Ever since my first canoe trip with my parents down Sugar Creek in Turkey Run State Park, I’ve loved being on the water. Despite being crashed into by a Boy Scout Troop that dumped our canoe and left my brother trapped under it (he was rescued by my mom) and watching my dad wave good bye to his glasses as they floated away down the rushing creek, my love of water has never subsided, only grown. Somewhere between the excitement of rushing rapids and the relaxing calm of the straightaway sections, a hobby was born. My husband, not one to shy away from any water activity, has gone canoeing with me numerous times. We’ve spent many weekend days paddling up and down the Wekiva River. But after a near run in with an alligator and her babies, we decided to try a kayak instead. Kayaks are much more stable and maneuverable than canoes. From that first dip of the paddle, I loved being in the kayak. It was considerably more comfortable than the unpredictable canoe. My love of kayaking followed me to Marco Island for my girls’ weekend trip with my friend Cori. This was our second time to Marco Island, but our first time kayaking there. In fact Cori had never kayaked before, only paddle boarded. So when looking for a place to kayak, I knew that they needed to be able to accommodate newbie kayakers. My search led me to Dreamlander Tours. I knew from the moment that I send that first e-mail inquiring about availability that this tour would be worth every penny. Kieu, one of the owners immediately responded to my query, and the next morning the three hour kayaking trip was all arranged. We would spend about two hours paddling and one hour scouring a deserted beach for shells. We drove the five minutes from our hotel to Caxambas Park where we would launch the kayaks. Kieu and Steven were quick to introduce themselves and make us feel quite at ease. After a couple of quick swipes of credit cards, we were shaking hands with our guide Arturo. Before we knew it, we were settled in our kayaks and paddling toward Bird Island.
There were four of us on this tour plus Arturo. Our first stop, Bird Island, was true to its name.
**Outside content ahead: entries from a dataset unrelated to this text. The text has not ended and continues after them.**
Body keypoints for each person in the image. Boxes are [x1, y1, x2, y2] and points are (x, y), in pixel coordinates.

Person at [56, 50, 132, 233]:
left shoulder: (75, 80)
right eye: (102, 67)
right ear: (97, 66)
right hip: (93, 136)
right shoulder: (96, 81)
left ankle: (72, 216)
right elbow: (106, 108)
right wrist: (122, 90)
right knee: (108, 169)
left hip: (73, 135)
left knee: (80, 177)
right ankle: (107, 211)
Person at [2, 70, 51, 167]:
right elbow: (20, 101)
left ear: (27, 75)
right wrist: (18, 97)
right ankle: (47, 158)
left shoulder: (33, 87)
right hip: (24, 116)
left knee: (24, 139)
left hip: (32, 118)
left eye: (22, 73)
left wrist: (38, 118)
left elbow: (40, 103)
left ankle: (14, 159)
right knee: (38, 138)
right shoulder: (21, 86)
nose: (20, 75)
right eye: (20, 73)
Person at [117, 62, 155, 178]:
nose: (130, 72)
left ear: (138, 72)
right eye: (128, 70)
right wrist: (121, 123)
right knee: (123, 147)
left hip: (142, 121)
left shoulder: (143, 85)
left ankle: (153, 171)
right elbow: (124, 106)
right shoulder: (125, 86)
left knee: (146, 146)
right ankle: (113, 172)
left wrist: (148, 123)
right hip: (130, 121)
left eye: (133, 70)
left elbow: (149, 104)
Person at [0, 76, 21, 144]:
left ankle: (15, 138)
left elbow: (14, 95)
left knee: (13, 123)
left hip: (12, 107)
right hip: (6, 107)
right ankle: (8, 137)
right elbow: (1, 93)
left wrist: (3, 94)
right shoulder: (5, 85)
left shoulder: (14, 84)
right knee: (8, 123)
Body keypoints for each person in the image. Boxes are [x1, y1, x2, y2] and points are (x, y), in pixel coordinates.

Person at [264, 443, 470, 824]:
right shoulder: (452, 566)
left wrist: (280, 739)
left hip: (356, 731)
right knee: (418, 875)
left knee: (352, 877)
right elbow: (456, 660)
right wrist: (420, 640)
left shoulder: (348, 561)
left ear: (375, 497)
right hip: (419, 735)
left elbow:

It was a short paddle from the dock and loaded with Florida Brown Pelicans, Snowy Egrets, and Double-crested Cormorants. Here he told us all about the birds, the mangroves, the sea life, and people of Marco Island. I could tell right away that Arturo is very passionate about nature and loves sharing this passion with the people he guides. He truly is an expert and was easily able to handle any question we threw at him. To add to his credibility, he was able to tell us when the paddling would be more difficult and exactly when it would ease up. That was much appreciated since on our return trip we were really fighting the tide for awhile.
One of the great things about Dreamlanders Tours is that Arturo was taking tons of pictures of our adventure. He was a great photographer and the photos were e-mailed to us later that evening. I, of course, brought my own camera with me, but it was nice to know that even if I hadn’t there would still be photos to document the trip. In addition, they provided bottles of water. Arturo made sure that we stayed hydrated on the very humid day They only thing that was lacking was a snack. Cori and I didn’t eat a huge breakfast knowing we would be out on the water and beach for at least three hours. We kept saying how we wished that we had brought some snacks with us. We know for next time to pack a little something, but it would have been a really nice touch if the tour provided a little something like granola bars to snack on before the return paddle.
Upon arrival on the secluded beach, we were provided with some bags to go shelling. Well, Cori and I live for shelling, and we wasted no time scouring the beach. Right away we found Banded Tulips, Horse Conch, Florida Cones, Lightning Whelks, Worm shells, and Apple Murex–it was a shelling paradise For one hour we stood hunched over, eyes scanning the sand for little treasures to take back with us.
Too soon it was time to head back to the kayaks. When we met back up with Arturo, we asked him how to find Sand Dollars since we are always looking for these elusive little gems. He seemed surprised that we hadn’t found any and made it his mission to find us some. So Arturo headed back to the sand bar while Cori and I spent some time cooling off in the ocean. As we floated and enjoyed the salty water, I noticed a baby manatee not more than 4 feet long and within arm’s reach of Cori. She nervously moved my way, and we watched the orphaned baby (Arturo had told us to keep an eye out for him) for a few minutes before he disappeared into the vast blue before us. A few moments later Arturo was returning with six white Sand Dollars for us. We split them up before he ushered us over to the point of the island where again we were lucky to see a mammoth of a manatee feeding on the sea grass below. On the point there was a swing hanging over the water. Here, we did a mini photo shoot before beginning our paddle back to shore.
The paddle back was much harder than the paddle out, and we were forced to use all our upper body strength to fight the rising tide. It made for a great upper body workout. Too quickly our tour was over. The only downfall to the morning was that we didn’t see any dolphins, and although they do “guarantee” dolphin sighting, we didn’t make it an issue since we had such a great time shelling and being out on the ocean.
Between being on the water, the manatees, the great shelling, and Arturo, we definitely got our money’s worth on this tour. If Cori and I ever get back to Marco Island again, I know we will be looking up Dreamlander Tours for an encore performance.
So, where do you think is the best place to paddle?